Turn everything in the items below, from the line containing "locality: Isla Santa" down to the final line of the items, into a numbered list, and leave out any blank lines.

- - - -

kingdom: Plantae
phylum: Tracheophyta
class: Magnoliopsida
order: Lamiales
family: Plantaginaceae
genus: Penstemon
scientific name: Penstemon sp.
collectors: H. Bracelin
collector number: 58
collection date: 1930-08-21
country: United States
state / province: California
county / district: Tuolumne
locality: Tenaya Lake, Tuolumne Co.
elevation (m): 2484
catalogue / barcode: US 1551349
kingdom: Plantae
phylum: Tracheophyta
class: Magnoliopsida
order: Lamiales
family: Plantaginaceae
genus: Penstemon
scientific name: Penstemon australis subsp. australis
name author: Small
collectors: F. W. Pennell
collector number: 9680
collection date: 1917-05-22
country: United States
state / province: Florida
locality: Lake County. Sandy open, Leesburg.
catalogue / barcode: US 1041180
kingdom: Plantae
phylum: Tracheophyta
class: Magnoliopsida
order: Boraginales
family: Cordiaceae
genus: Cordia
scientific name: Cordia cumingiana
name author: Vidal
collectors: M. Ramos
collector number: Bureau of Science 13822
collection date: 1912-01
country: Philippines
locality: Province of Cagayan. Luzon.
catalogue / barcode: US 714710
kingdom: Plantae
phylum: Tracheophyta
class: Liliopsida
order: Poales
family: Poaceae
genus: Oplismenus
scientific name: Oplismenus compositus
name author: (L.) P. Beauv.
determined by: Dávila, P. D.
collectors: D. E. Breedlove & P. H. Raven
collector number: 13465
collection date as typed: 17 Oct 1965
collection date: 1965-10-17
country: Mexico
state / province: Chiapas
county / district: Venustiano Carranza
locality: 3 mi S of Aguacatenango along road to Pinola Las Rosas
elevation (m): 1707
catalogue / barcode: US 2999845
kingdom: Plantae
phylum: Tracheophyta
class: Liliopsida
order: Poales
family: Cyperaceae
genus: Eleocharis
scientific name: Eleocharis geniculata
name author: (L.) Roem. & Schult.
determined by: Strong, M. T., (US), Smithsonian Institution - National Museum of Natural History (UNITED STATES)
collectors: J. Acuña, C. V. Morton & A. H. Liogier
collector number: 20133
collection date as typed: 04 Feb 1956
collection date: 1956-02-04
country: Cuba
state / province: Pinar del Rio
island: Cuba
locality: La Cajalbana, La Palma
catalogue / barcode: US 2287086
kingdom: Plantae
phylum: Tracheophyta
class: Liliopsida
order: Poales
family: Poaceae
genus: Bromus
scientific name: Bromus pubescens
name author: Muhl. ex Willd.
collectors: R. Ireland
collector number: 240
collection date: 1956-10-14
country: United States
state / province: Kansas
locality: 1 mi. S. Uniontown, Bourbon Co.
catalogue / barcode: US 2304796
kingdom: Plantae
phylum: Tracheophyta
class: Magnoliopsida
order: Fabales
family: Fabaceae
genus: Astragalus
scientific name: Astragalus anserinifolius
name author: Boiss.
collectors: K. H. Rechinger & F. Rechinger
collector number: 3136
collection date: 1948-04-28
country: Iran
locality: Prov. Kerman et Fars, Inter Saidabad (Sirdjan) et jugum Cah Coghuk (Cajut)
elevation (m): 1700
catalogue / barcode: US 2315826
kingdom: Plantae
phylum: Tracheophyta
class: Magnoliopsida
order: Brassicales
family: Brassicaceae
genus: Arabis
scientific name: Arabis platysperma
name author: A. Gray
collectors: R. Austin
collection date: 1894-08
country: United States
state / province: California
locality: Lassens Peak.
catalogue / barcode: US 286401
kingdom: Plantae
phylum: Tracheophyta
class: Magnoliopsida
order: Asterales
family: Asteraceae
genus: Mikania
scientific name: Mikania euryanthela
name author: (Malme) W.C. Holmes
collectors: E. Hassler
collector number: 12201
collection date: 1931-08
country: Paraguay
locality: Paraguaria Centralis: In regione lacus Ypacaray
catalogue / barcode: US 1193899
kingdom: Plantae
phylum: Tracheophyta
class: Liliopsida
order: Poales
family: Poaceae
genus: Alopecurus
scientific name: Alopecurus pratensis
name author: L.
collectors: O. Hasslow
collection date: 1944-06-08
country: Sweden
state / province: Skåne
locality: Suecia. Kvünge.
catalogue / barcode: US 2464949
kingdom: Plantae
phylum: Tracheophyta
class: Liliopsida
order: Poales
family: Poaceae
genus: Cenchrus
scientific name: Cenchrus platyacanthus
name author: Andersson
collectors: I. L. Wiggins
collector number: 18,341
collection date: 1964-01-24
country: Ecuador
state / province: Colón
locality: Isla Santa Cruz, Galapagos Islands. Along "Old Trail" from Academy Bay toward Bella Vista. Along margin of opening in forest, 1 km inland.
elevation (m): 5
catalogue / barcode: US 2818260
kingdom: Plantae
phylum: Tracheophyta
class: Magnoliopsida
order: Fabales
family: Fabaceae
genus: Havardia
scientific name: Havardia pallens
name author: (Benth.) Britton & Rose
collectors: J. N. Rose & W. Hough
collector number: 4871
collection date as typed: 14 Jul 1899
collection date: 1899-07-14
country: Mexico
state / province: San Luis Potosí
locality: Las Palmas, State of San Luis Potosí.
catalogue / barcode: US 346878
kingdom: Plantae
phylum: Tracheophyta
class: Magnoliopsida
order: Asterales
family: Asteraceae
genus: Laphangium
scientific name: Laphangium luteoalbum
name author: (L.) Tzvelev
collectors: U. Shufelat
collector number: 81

- - - -

OUTPUT FOR THIS TASK -
1. locality: Isla Santa Cruz, Galapagos Islands. Along "Old Trail" from Academy Bay toward Bella Vista. Along margin of opening in forest, 1 km inland.
2. elevation (m): 5
3. catalogue / barcode: US 2818260
4. kingdom: Plantae
5. phylum: Tracheophyta
6. class: Magnoliopsida
7. order: Fabales
8. family: Fabaceae
9. genus: Havardia
10. scientific name: Havardia pallens
11. name author: (Benth.) Britton & Rose
12. collectors: J. N. Rose & W. Hough
13. collector number: 4871
14. collection date as typed: 14 Jul 1899
15. collection date: 1899-07-14
16. country: Mexico
17. state / province: San Luis Potosí
18. locality: Las Palmas, State of San Luis Potosí.
19. catalogue / barcode: US 346878
20. kingdom: Plantae
21. phylum: Tracheophyta
22. class: Magnoliopsida
23. order: Asterales
24. family: Asteraceae
25. genus: Laphangium
26. scientific name: Laphangium luteoalbum
27. name author: (L.) Tzvelev
28. collectors: U. Shufelat
29. collector number: 81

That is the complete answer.